Early Gifts Etiquette

What to Do About Gifts Before Your Wedding

In addition to talking to vendors, arranging seating lists, and hiring a band, there’s something else you’re going to have to deal with before the wedding—gifts! Many people send wedding gifts long before the day of your ceremony, and you’re also going to receive presents at the shower. It’s always a thrill to receive, so if you have any etiquette concerns, relax: We’ve got the answers wrapped up.

The main question involving early gifts is whether or not you can use them—let alone open them—before you get married. The answer is a resounding “yes.” Even if an emergency delays your wedding (an illness, new job), as long as you reschedule your ceremony there’s no need to return gifts. As such, there’s nothing wrong with enjoying early presents.

What’s more, many people who send you early gifts will be flattered. “If your best friend sends you an early gift of martini glasses, she’ll be thrilled to know you’re using them,” says Danielle Bobish, of Curtain Up Events in New York City.

According to Bobish, the only time that you might want to re-think opening early presents is if you know they’re for your new home, and the two of you won’t be moving in together until after the wedding. Since most of what you’ll be receiving is from a registry, chances are you’re going to know ahead of time if the gift is something you can use now or won’t need until after you get back from your honeymoon.

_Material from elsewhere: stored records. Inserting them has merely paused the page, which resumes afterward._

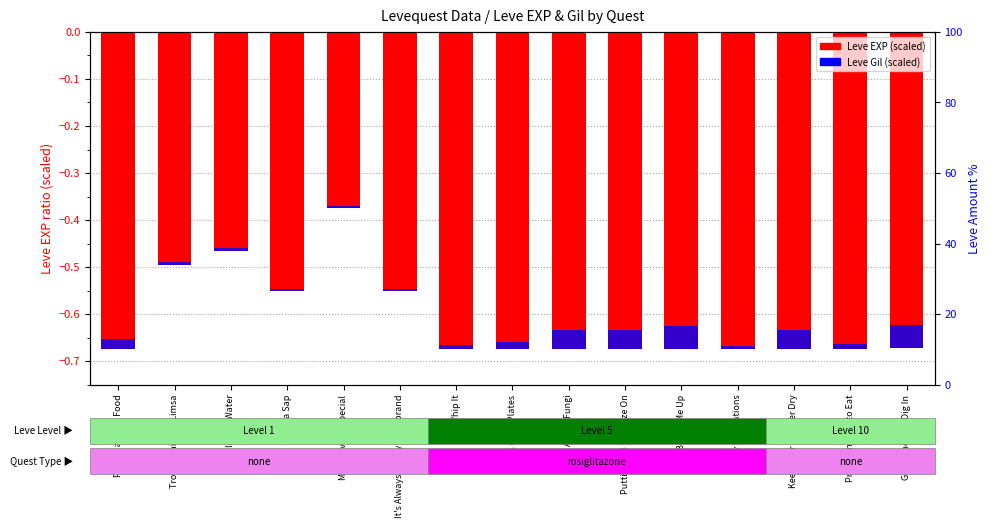

At which category is the sum across all series the highest?

Meat-lover's Special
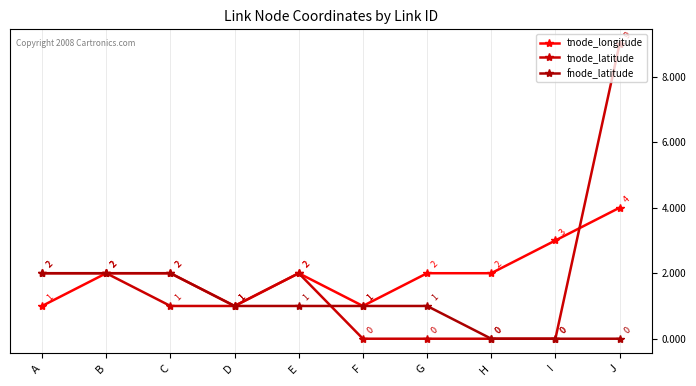

Does the chart display data point markers on the line(s)?

Yes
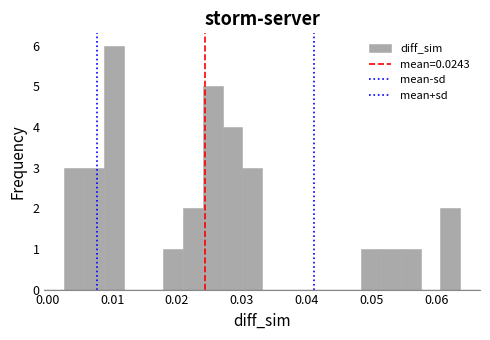

Around what value on the x-axis is the tallest bar? Give the approximate position of its centre, as read against the axis.

0.010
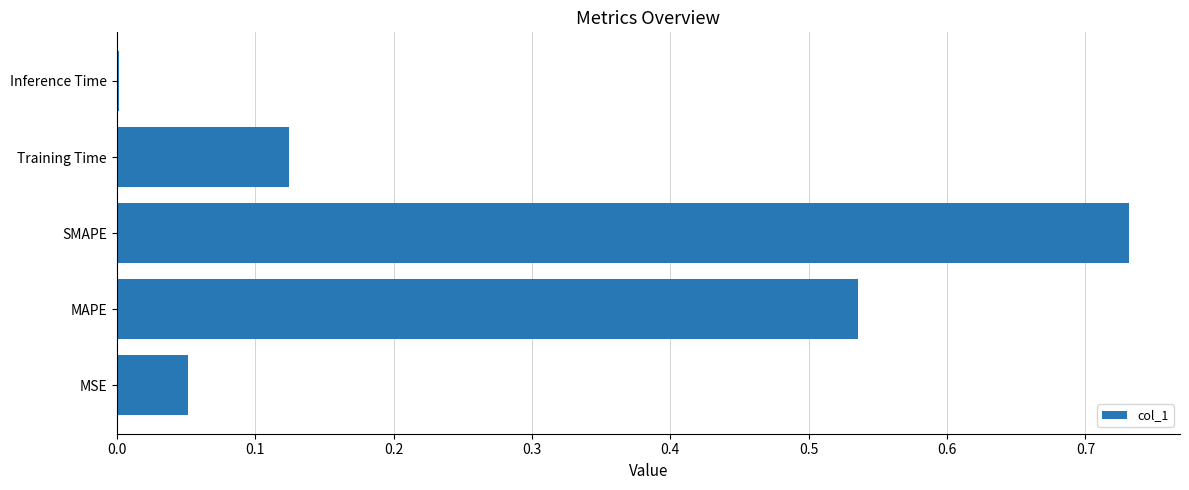

Between Training Time and MSE, which is larger?

Training Time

Handwritten thank-you notes are a must for all gifts. Do not send a thank-you via email or text. Bobish advises her clients to write thank-you notes within a week after they come in, even if it’s a month before your ceremony. “You’re going to forget otherwise,” says Bobish. “Also, you don’t want to get stuck writing a bunch of notes at once, and you don’t want people to wonder if you received the present.” If you can’t make that goal, try to send out thank-you notes within two weeks, a month at the latest.

When writing thank-yous, always mention the gift in question and try to write something about the present. If an uncle sends you a vase, tell him how great it looks in your home. If you receive a monetary gift, let the giver know that the two are putting it in your savings to help buy a new house.

And, by all means, if you received an absolutely stunning serving dish, bring it out when you invite the giver over for a pre-wedding dinner!